BEGIN Data for analysis

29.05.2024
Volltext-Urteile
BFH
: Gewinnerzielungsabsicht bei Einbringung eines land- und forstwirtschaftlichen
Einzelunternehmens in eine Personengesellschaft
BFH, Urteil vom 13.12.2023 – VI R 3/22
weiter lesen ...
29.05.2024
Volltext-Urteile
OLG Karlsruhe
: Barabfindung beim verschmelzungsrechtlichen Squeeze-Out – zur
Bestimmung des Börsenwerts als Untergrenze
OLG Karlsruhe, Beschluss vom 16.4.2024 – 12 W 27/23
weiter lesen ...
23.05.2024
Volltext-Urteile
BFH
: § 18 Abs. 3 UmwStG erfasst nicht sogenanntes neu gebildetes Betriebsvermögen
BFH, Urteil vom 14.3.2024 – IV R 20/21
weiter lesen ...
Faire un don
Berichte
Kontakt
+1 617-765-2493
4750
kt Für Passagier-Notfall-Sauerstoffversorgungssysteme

END Data for analysis

Exercise: Your reply should be the material above, repeated word for word.

Finished exercise:
29.05.2024
Volltext-Urteile
BFH
: Gewinnerzielungsabsicht bei Einbringung eines land- und forstwirtschaftlichen
Einzelunternehmens in eine Personengesellschaft
BFH, Urteil vom 13.12.2023 – VI R 3/22
weiter lesen ...
29.05.2024
Volltext-Urteile
OLG Karlsruhe
: Barabfindung beim verschmelzungsrechtlichen Squeeze-Out – zur
Bestimmung des Börsenwerts als Untergrenze
OLG Karlsruhe, Beschluss vom 16.4.2024 – 12 W 27/23
weiter lesen ...
23.05.2024
Volltext-Urteile
BFH
: § 18 Abs. 3 UmwStG erfasst nicht sogenanntes neu gebildetes Betriebsvermögen
BFH, Urteil vom 14.3.2024 – IV R 20/21
weiter lesen ...
Faire un don
Berichte
Kontakt
+1 617-765-2493
4750
kt Für Passagier-Notfall-Sauerstoffversorgungssysteme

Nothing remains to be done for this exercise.